# Snowflake



## Dean_Gretsch (Dec 12, 2018)




----------



## Jeff15 (Dec 12, 2018)

Nice snowflake.........


----------



## Jeff G (Dec 12, 2018)

Cool!


----------



## Dean_Gretsch (Dec 12, 2018)

Thanks gentlemen!


----------



## Vtec44 (Dec 12, 2018)

I was expecting something completely different


----------



## Dean_Gretsch (Dec 12, 2018)

Vtec44 said:


> I was expecting something completely different



Hmmm...I have no idea what that would be


----------



## CherylL (Dec 12, 2018)

Wow!  Very nice.  I like the gold background.


----------



## Dean_Gretsch (Dec 12, 2018)

CherylL said:


> Wow!  Very nice.  I like the gold background.



Thank you very much!


----------



## uk_mark (Dec 13, 2018)

Very nice Dean.


----------



## Dean_Gretsch (Dec 13, 2018)

Thank you Mark.

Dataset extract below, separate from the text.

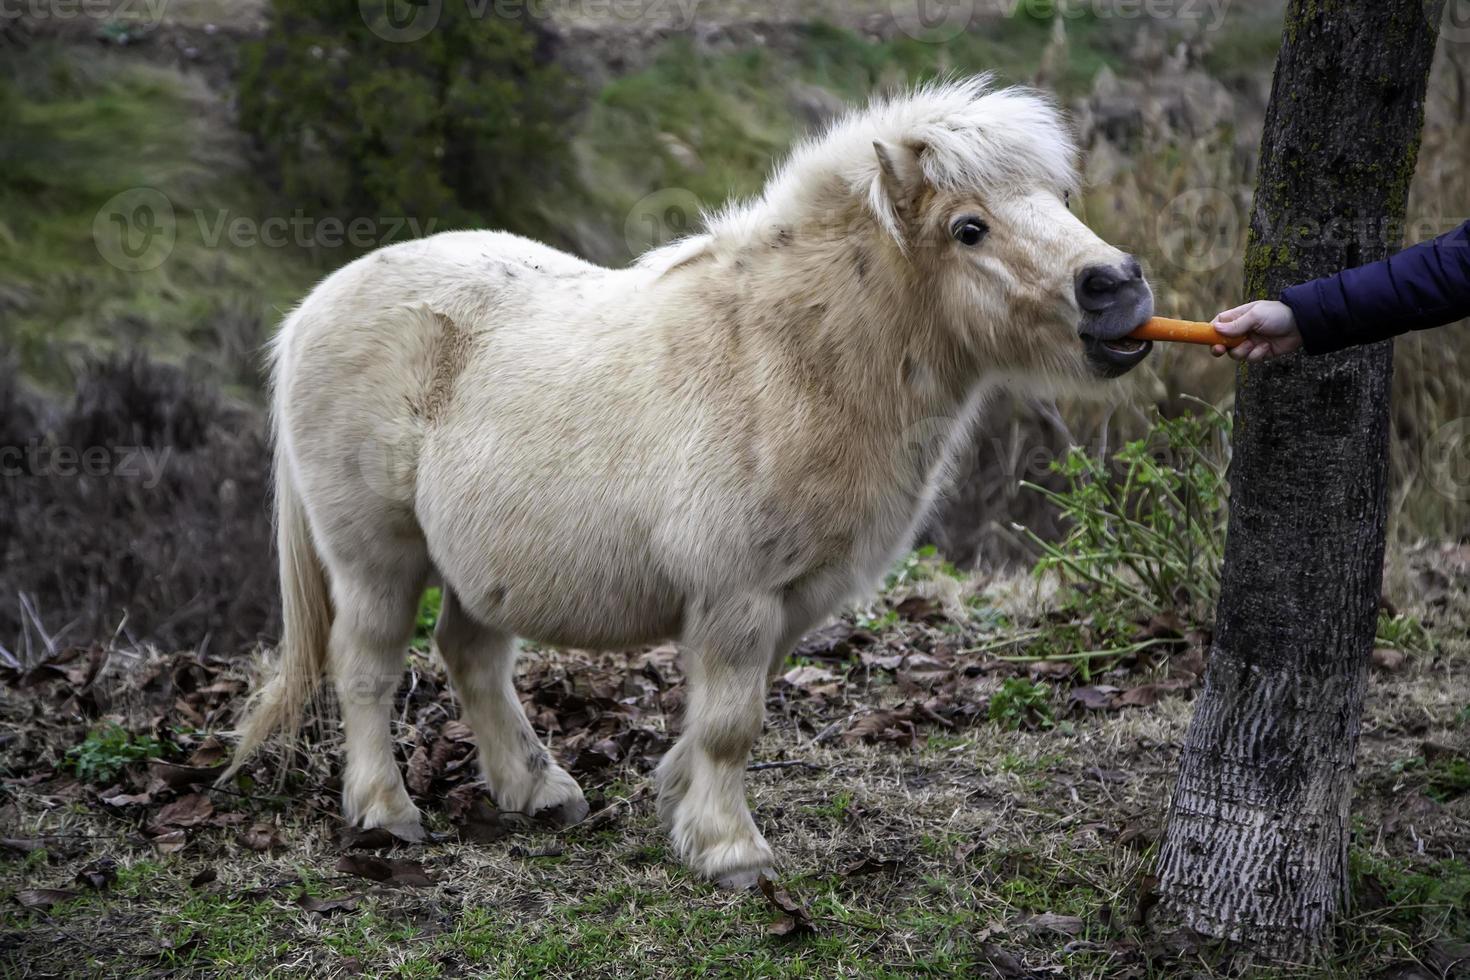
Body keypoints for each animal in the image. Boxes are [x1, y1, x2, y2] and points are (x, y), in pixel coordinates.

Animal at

Very nice of you to say.


----------



## smoke665 (Dec 13, 2018)

Vtec44 said:


> I was expecting something completely different



Me to

@Dean_Gretsch Cool shot, very Chistmassy!


----------



## DGMPhotography (Dec 13, 2018)

Cool! How do you find these?


----------



## PJM (Dec 13, 2018)

Great photo!


----------



## Dean_Gretsch (Dec 13, 2018)

smoke665 said:


> Vtec44 said:
> 
> 
> > I was expecting something completely different
> ...



I still don't know what you guys were thinking, lol. Thanks



DGMPhotography said:


> Cool! How do you find these?


Thanks. As long as outside objects are below freezing, you will have a little time to take pics of the flakes when they fall. They melt pretty quickly, so be fast! It was cold here when I took this, but warmed up later and they were gone!


PJM said:


> Great photo!


Thank you!


----------